___ Task material ___

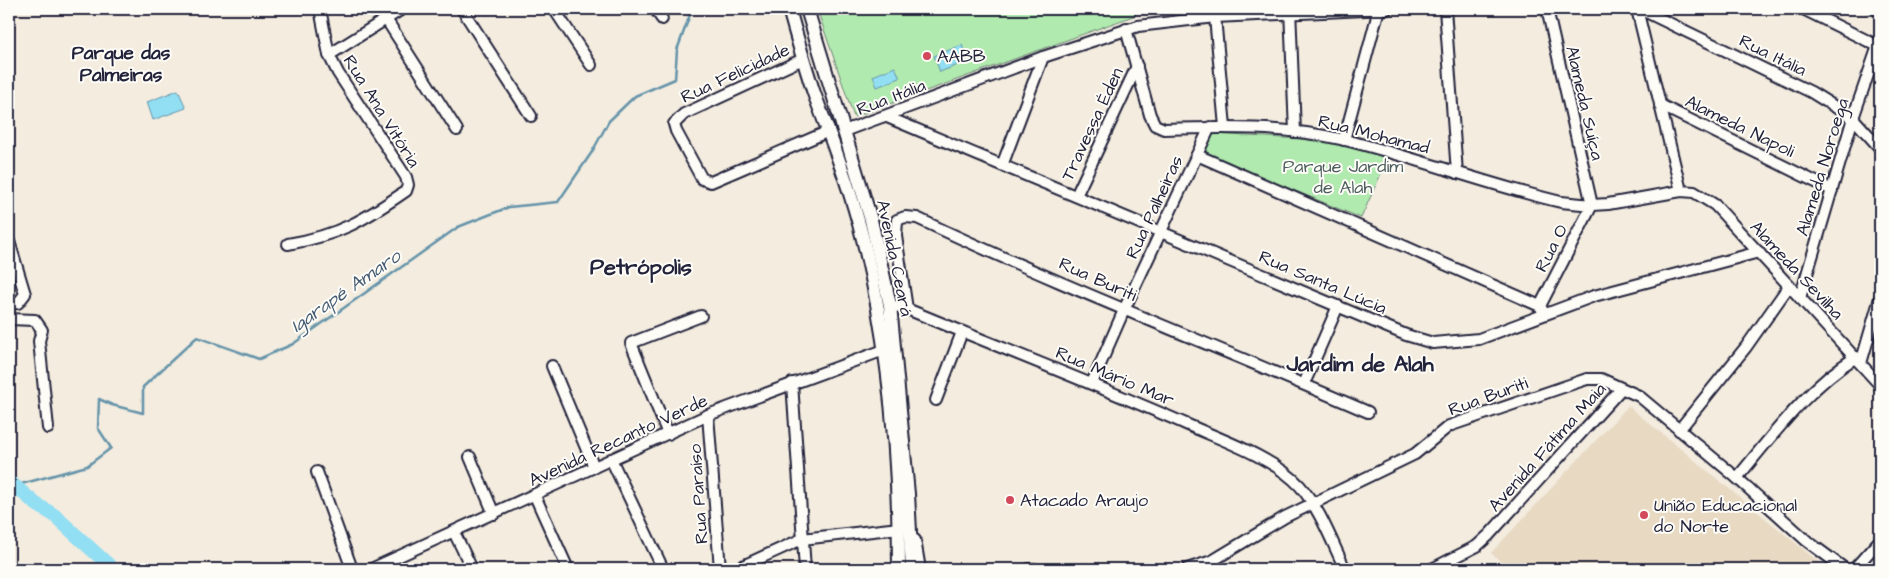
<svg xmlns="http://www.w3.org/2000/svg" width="1889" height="578" font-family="'Architects Daughter',sans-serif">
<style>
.built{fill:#e8d9c3}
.green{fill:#b0eaae;stroke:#698674}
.water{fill:#92def3;stroke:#6593a9}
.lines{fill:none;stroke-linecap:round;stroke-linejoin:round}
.stream{stroke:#6593a9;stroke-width:2.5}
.river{stroke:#92def3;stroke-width:14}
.minor-casing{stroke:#22223b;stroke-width:14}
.major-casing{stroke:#22223b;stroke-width:16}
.minor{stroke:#fdfcf7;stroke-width:10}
.major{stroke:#fdfcf7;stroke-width:12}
.poi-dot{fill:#d1495b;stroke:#fdfcf7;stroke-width:2}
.labels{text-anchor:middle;stroke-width:4;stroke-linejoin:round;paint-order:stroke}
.street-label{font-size:18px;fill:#22223b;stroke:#fdfcf7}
.poi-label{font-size:18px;fill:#22223b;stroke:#fdfcf7;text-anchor:start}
.park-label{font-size:18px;fill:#4d5e5e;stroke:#fdfcf7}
.neighbourhood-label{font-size:19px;font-weight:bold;fill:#22223b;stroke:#fdfcf7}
.water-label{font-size:19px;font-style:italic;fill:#445a72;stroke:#fdfcf7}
.district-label{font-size:22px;font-weight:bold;fill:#22223b;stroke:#fdfcf7}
</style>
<rect width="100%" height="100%" fill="#f3ecdf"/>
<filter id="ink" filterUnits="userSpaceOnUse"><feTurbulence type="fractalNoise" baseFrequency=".02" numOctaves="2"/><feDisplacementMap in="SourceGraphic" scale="10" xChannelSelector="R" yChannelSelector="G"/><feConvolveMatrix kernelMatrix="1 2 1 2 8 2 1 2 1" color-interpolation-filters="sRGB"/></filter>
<g filter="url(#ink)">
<!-- built -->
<path class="built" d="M1628 406 1715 477 1827 569H1509L1491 553Z"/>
<!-- green -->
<g class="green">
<path d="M817 9H1134L1136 15 854 117Z"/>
<path d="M1213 134 1301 139 1345 144 1388 158 1361 218 1204 153Z"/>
</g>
<!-- water -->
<g class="water">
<path d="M962 45 968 61 940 72 934 56Z"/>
<path d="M895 67 900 78 877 87 873 76Z"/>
<path d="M178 90 186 108 153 120 147 102Z"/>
</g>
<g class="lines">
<!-- stream -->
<g class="stream">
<path d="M1862 9 1880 16"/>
<path d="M14 486 87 466 111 448 98 428 99 399 112 405 143 413V387L197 337 259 359 293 344 458 227 509 207 558 202 592 152 609 121 635 96 675 79 677 50 692 9"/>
</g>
<!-- river -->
<path class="river" d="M9 481 36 504 54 515 113 569"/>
<defs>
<g id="minor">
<path d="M462 9 531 116"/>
<path d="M554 9 591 65"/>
<path d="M655 9 662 19"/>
<path d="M1290 9 1295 132"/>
<path d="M1445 9 1457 173"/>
<path d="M1637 9 1681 191"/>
<path d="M1640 9 1811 92 1853 118 1880 148"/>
<path d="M1803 9 1880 47"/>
<path d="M1215 17 1225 127"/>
<path d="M386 19 457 130"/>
<path d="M1126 29 1150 115 1155 125 1164 129C1224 127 1286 126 1345 140 1418 158 1488 185 1561 202L1592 205 1608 204 1681 191 1694 192 1715 205 1880 385"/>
<path d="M329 55 402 9"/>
<path d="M803 59 684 114 674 124 676 131 702 179 711 182 829 131"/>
<path d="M1660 105 1832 190"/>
<path d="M887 117 1406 335 1433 343 1479 339 1594 296 1759 252"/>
<path d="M844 131 1043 57 1138 26 1215 17 1387 9"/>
<path d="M1344 140 1379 9"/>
<path d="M1197 155 1540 306 1544 313"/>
<path d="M1003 163 1043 57"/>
<path d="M1076 196 1137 66"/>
<path d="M9 241 25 294 18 303 9 304"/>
<path d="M288 244C340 235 364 220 406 191L408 185 406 177 338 73 329 55 320 9"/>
<path d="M1800 298 1853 118 1878 46"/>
<path d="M890 305 907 309C1001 348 1095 384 1188 425 1223 440 1274 458 1300 486 1320 509 1332 542 1345 569"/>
<path d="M1540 306 1592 205 1547 9"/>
<path d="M907 309 896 236 897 220 905 217 917 218C1065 288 1218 347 1368 412"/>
<path d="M9 319 35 320 42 330 39 341 48 428"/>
<path d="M1861 363 1880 298"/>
<path d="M552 366 594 467"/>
<path d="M792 383 805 569"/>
<path d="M1092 383 1124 310 1210 127"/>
<path d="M1304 384 1338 306"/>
<path d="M936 400 962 332"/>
<path d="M708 415 720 569"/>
<path d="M1679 430 1746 347 1789 286"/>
<path d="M668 434 631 343 701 316"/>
<path d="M470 457 494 514"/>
<path d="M611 459 663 569"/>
<path d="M317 472 352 569"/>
<path d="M1737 478C1773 435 1807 388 1856 357"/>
<path d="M535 496 568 569"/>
<path d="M454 532 472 569"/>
<path d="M915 540 920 569"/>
<path d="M371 569 708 415 884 350"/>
<path d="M736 569 802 539 899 528"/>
<path d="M1029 569H1034"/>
<path d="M1187 569 1212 561 1285 517 1415 454 1449 426 1575 383 1587 379H1601L1639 396 1737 478 1807 541 1845 569"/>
<path d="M1432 569 1477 546 1489 535 1621 389"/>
<path d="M1854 569 1880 540"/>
</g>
<g id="major">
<path d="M789 9C797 38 805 67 815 96 831 138 847 180 859 224 889 335 899 455 899 569"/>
<path d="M807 9 871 220 890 305 908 494 912 569"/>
</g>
</defs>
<!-- minor casing -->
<use href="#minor" class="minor-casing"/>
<!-- major casing -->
<use href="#major" class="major-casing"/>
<!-- minor -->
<use href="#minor" class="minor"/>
<!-- major -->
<use href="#major" class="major"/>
</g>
</g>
<!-- markers -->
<g class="poi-dot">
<circle cx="927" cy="56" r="5"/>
<circle cx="1010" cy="500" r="5"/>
<circle cx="1644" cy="515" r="5"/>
</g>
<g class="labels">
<!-- street labels -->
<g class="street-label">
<text transform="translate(1773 55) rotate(26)" y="6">Rua Itália</text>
<text transform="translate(735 73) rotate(-25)" y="6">Rua Felicidade</text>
<text transform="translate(891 97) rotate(-21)" y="6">Rua Itália</text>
<text transform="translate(1585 103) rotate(77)" y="6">Alameda Suíça</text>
<text transform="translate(382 111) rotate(58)" y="6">Rua Ana Vitória</text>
<text transform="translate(1092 124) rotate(-65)" y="6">Travessa Éden</text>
<text transform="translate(1740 126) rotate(26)" y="6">Alameda Napoli</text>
<text transform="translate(1374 134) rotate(14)" y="6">Rua Mohamad</text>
<text transform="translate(1822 167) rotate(-73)" y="6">Alameda Noroega</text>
<text transform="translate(1154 207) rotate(-65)" y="6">Rua Palheiras</text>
<text transform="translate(1551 248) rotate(-63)" y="6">Rua O</text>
<text transform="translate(895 258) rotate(78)" y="6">Avenida Ceará</text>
<text transform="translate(1797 270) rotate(47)" y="6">Alameda Sevilha</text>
<text transform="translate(1098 279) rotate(24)" y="6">Rua Buriti</text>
<text transform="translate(1323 282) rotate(23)" y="6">Rua Santa Lúcia</text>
<text transform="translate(1115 376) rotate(23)" y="6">Rua Mário Mar</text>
<text transform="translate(1488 396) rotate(-20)" y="6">Rua Buriti</text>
<text transform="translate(618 440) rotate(-25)" y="6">Avenida Recanto Verde</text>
<text transform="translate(1547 447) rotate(-48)" y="6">Avenida Fátima Maia</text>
<text transform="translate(698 494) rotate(-94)" y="6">Rua Paraíso</text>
</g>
<!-- poi labels -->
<g class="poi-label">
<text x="937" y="62">AABB</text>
<text x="1020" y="506">Atacado Araujo</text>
<text x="1654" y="511">União Educacional<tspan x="1654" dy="21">do Norte</tspan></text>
</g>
<!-- park labels -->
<g class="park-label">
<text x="1343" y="172">Parque Jardim<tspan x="1343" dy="21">de Alah</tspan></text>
</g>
<!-- neighbourhood labels -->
<g class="neighbourhood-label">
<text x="121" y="59">Parque das<tspan x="121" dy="22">Palmeiras</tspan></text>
</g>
<!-- water labels -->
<g class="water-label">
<text transform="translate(345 290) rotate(-35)" y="7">Igarapé Amaro</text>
</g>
<!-- district labels -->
<g class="district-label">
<text x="641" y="274">Petrópolis</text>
<text x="1360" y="371">Jardim de Alah</text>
</g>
</g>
<!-- margin -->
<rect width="1889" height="578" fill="none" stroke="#fdfcf7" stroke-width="30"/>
<rect x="15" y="15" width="1859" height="548" fill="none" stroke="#22223b" stroke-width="2" filter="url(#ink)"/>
</svg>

___

Task description:
Search the records for the string "linejoin" and report each line that has it.

Task response:
.lines{fill:none;stroke-linecap:round;stroke-linejoin:round}
.labels{text-anchor:middle;stroke-width:4;stroke-linejoin:round;paint-order:stroke}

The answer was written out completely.